The contraction of economies as a result of the pandemic will also limit the capacity of overseas Filipino workers to send remittances to their families, it said.
The COVID-19 outbreak has already caused a significant decline in the price of crude oil in the first quarter as countries imposed extreme measures such as lockdowns and cross-border closures to stop the spread of the disease.
The stock market has also dwindled, an indication of a diminishing market confidence.

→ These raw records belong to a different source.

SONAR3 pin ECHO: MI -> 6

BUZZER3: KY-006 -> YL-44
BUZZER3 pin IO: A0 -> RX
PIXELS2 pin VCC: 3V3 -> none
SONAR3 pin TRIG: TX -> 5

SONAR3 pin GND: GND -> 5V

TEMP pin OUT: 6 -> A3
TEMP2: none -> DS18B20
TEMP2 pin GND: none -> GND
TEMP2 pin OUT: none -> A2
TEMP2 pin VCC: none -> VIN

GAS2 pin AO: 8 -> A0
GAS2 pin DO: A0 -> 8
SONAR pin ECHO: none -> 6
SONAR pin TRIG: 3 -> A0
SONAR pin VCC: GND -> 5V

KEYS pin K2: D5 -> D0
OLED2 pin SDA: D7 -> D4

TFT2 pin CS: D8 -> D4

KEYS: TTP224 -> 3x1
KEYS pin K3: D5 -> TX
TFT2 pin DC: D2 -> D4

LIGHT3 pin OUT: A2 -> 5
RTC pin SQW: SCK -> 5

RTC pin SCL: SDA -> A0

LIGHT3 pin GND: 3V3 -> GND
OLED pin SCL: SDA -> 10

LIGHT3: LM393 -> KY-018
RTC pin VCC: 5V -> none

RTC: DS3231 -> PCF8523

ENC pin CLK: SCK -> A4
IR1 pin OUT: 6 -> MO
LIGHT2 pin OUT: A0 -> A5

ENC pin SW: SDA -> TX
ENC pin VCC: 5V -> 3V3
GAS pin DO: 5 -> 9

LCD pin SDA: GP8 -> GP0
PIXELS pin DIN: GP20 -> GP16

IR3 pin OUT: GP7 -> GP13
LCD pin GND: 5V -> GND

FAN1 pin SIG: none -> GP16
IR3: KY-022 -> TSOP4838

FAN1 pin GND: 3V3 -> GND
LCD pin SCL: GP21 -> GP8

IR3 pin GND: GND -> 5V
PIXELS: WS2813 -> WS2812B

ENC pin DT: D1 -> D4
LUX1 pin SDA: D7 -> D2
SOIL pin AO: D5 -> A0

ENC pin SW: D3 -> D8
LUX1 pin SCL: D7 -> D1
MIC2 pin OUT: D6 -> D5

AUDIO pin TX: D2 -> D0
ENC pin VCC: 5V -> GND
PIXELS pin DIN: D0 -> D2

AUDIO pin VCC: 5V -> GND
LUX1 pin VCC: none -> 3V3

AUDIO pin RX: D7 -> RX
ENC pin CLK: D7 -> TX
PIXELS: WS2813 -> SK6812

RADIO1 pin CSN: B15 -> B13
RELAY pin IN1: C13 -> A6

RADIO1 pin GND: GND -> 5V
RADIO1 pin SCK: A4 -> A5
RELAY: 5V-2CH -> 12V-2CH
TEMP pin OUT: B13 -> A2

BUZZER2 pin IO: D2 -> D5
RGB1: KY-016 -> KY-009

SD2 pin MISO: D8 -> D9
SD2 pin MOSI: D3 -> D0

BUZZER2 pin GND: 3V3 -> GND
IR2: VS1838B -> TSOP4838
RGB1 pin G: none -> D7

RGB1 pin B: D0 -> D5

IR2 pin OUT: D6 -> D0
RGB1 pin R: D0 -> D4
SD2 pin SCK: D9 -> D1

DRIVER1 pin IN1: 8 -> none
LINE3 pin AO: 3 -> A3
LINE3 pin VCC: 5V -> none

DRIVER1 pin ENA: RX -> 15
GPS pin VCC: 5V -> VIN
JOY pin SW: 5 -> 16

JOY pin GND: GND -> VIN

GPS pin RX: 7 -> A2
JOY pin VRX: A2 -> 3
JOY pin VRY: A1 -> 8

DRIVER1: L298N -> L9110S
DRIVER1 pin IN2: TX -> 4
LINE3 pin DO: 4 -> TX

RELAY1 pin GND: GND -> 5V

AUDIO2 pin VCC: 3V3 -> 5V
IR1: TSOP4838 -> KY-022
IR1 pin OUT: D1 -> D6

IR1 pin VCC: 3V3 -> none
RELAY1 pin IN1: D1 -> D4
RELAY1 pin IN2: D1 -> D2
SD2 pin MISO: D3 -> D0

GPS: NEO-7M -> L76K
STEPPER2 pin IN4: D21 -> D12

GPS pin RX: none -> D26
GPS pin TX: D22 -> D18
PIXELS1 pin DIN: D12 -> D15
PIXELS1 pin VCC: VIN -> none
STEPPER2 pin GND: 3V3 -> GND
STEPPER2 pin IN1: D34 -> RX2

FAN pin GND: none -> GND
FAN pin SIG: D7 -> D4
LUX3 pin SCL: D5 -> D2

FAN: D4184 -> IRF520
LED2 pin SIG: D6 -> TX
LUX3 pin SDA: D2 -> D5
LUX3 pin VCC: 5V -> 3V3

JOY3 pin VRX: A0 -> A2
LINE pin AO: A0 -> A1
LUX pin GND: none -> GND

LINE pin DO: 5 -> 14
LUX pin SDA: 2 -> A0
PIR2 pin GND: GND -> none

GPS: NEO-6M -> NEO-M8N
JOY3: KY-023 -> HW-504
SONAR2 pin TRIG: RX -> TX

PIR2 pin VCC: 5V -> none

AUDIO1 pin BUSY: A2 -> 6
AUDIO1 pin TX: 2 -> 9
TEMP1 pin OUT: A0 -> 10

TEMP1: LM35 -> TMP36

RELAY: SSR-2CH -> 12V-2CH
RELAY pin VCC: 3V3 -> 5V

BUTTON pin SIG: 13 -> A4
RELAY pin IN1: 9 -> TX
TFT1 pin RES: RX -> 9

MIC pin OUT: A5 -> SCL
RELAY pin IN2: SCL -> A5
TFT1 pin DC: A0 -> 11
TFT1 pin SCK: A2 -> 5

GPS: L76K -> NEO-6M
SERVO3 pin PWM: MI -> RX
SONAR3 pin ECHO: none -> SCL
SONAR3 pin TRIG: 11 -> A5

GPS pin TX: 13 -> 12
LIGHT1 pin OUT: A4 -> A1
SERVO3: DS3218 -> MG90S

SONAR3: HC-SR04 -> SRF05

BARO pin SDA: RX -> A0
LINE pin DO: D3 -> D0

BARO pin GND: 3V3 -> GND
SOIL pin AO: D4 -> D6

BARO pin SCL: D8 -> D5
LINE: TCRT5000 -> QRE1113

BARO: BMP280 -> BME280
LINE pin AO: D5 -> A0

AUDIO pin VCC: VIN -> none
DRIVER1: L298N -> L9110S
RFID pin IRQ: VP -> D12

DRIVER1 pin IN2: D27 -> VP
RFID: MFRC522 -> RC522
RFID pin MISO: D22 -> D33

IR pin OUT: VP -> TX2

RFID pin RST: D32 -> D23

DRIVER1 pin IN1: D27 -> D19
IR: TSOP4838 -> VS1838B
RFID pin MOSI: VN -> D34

The study cautioned that “if this current trend continues, it may directly impact the country’s prospects for export growth in the near term.”
It also warned of the negative effects of disruptions in both local and global supply chains, particularly “in the delivery of final goods for consumption and the production of other goods and services that rely on intermediate inputs.”
The study recommended that the government undertake a “gradual and calibrated transition to a risk-based strategy that combines relaxation of economic restriction while controlling the spread of the virus”.
It proposed the deployment of a massive safety net program to ensure that households have access to food and other basic necessities, adding that “interventions must not only be confined to the poor, displaced workers and other at-risk population but also to firms, particularly micro-, small- and medium-sized enterprises.”
The study also recommended promoting economic activity while strictly implementing safety protocols.
One of the proposals is to tap businesses in the government’s intervention efforts against COVID-19 such as garments factories to produce PPEs and distilleries to produce alcohol.
It said that “other businesses may need to be developed such as research, digital platform deliveries and manufacturing to supply goods and services that cannot be readily sourced from the international market.
It said public transportation should be allowed to operate partially to facilitate the movement of essential economic transactions.
The study said commuters should strictly follow the guidelines on social distancing and that the government may “opt to directly hire drivers or operators in a cash-for-work program to effectively control public transportation”.
It called on public officials to “ensure the continuous and unencumbered flow of goods and services” during the crucial period and protect and provide enough supplies to the country’s frontline health workers and strictly implement safety protocols to ensure that COVID-19 does not spread throughout the supply chain.